→ Extract to read:
- - -
Creative programs that transform lives
Song-Speak: Singing Your Way Back To Speaking
November 5, 2012
Imagine having just completed a 28 km run in preparation for a marathon; you’d be bursting with energy and vitality and feeling pretty much on top of the world. It’s hard to contemplate that world caving in but that’s precisely what happened to Tim Adam and his family two years ago when, without warning, he had a stroke. He woke up several weeks later, paralyzed on his right side and having lost the ability to speak. The latter condition, non-fluent aphasia, is a common byproduct of a stroke affecting the left frontal lobe of the brain, which is where the language and speech production faculties reside. Tim’s wife, Julie, thought she’d never hear Tim’s voice again until the day she walked into his hospital room and heard Tim singing along to a song on the radio. When Julie informed the staff neurologist of this incredible development, he matter-of-factly said, “It’s well known that music is on the other side of the brain.”
We humans take all kinds of things for granted. Most people know virtually nothing about the brain that controls every aspect of our being. Changing this and enhancing lives is at the heart of the Music, Mind and Wellbeing initiative, an interdisciplinary collaboration at the University of Melbourne that looks at the fascinating collisions of social import at the intersection of music, psychology and neuroscience. An abiding tenet is that music is central to human life, and in Find Your Singing Voice, the third public talk in the Music on the Mind series, Sarah Wilson, a neuropsychologist and the director of MMW, presented research findings that deepen an appreciation of what music and singing do for us.
- - -
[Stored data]
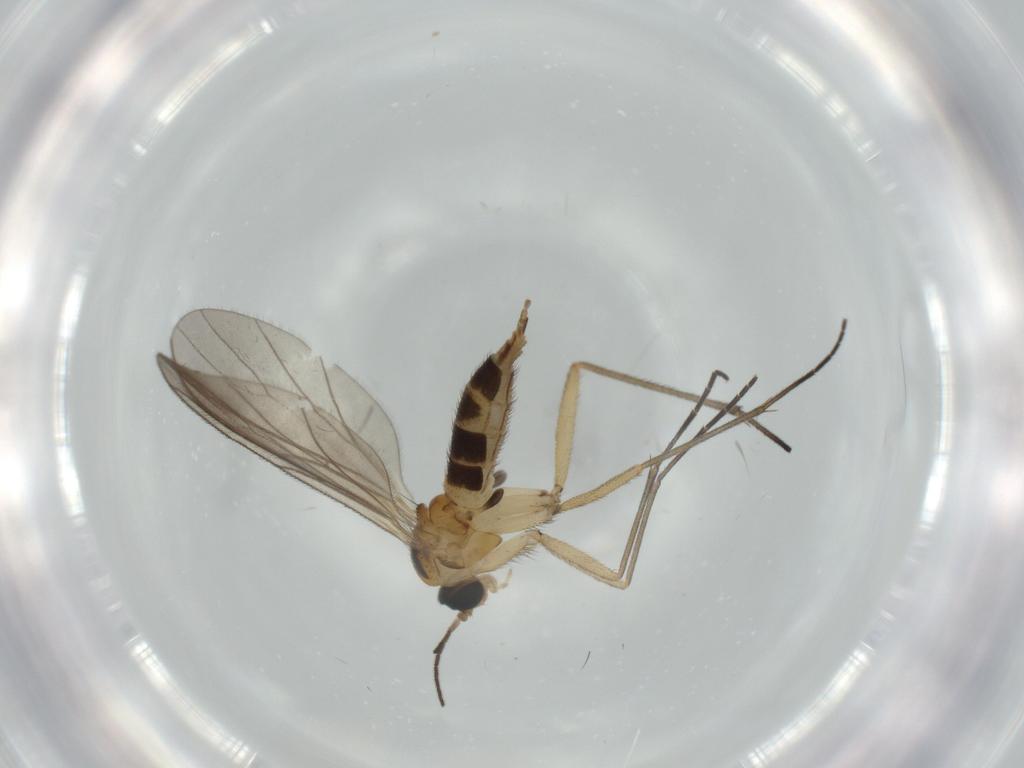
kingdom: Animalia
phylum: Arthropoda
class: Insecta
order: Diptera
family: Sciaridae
- - -
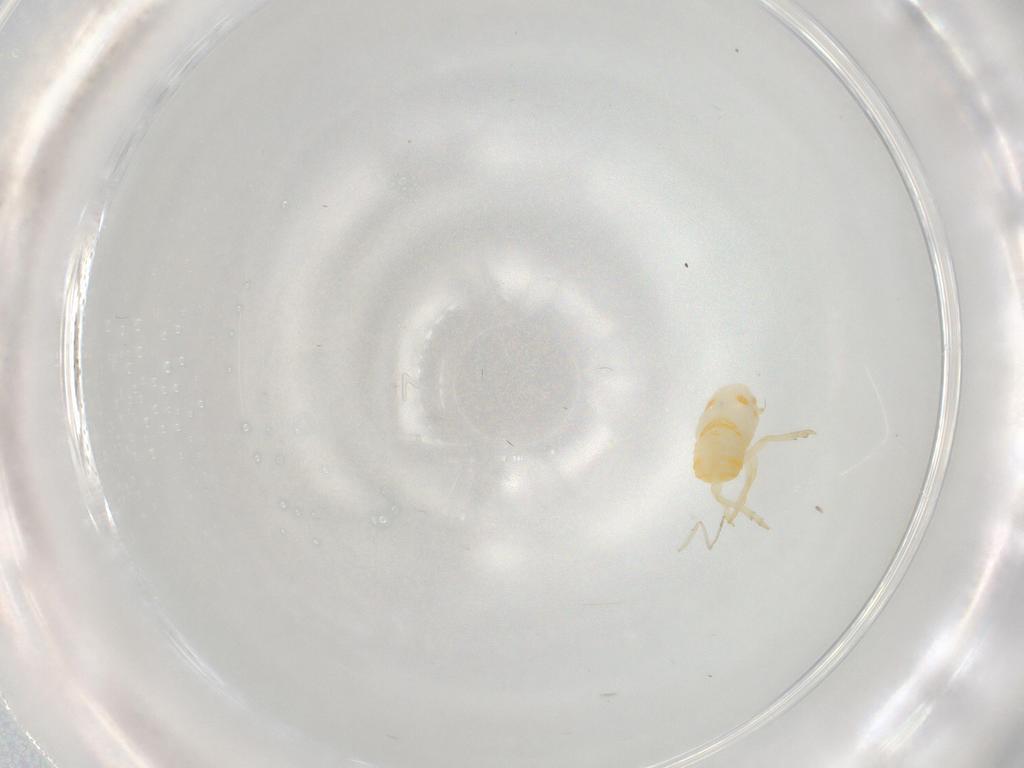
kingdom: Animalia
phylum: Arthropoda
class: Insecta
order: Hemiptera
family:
- - -
→ Required action 1: Duplicate the passage of the Song-Speak article that begins at the words "We humans take" and stops after "singing do for us.".
→ Required action 2: List every person named in the Song-Speak article.
→ Required action 3: Write the next part of the Song-Speak article, picking up right after its final sentence.
The stored data is separate material, apart from the Song-Speak article.

→ Result 1:
We humans take all kinds of things for granted. Most people know virtually nothing about the brain that controls every aspect of our being. Changing this and enhancing lives is at the heart of the Music, Mind and Wellbeing initiative, an interdisciplinary collaboration at the University of Melbourne that looks at the fascinating collisions of social import at the intersection of music, psychology and neuroscience. An abiding tenet is that music is central to human life, and in Find Your Singing Voice, the third public talk in the Music on the Mind series, Sarah Wilson, a neuropsychologist and the director of MMW, presented research findings that deepen an appreciation of what music and singing do for us.

→ Result 2: Tim Adam, Julie, Sarah Wilson

→ Result 3:
When that staff neurologist matter-of-factly said that music is on the other side of the brain, he was saying that physically separate parts of the brain are concerned with music and language. Comparing the brain scans of individuals making sentences to the scans of their brains making melody, it is apparent that language ‘lives’ on the left and music ‘lives’ on the right but the regions are side-by-side and there is some degree of overlap. MMW has been carrying out clinical studies to explore how the overlap changes when the individual has different skills or training in vocal singing. What brain imaging tells us is that singing training does make a difference; singing becomes more specialized in the brain. With less training, there is more overlap, more activation at the front of the brain, as the individual is largely singing with their language network. With voice training, the singing network is developed and overlap is reduced. The key question then becomes this one: since singing training changes the brain, what can it do to change the brain after a brain injury? Can singing be used to bootstrap language networks when they have been severely damaged?
Following a therapy called Melodic Intonation, the stroke patient sings with words, intones with words then speaks those words, in face-to-face sessions with the researcher and practicing alone with DVD aides. After six weeks of this training, scans of Tim’s brain showed significant difference in brain function, the front of the brain activating in areas more associated with speech patterns in normal brains. It looks as though singing and voice training have figured in this and Tim and Julie certainly believe it has. In addition, they believe in the benefit of joining a choir and singing in a group. Tim has recently joined the Stroke A Chord choir and the members, who are all affected by aphasia, enjoy making music in each other’s enthusiastic and supportive company. Some members have not recovered their speech and particularly for them, “Where words fail, music speaks”(Hans Christian Andersen).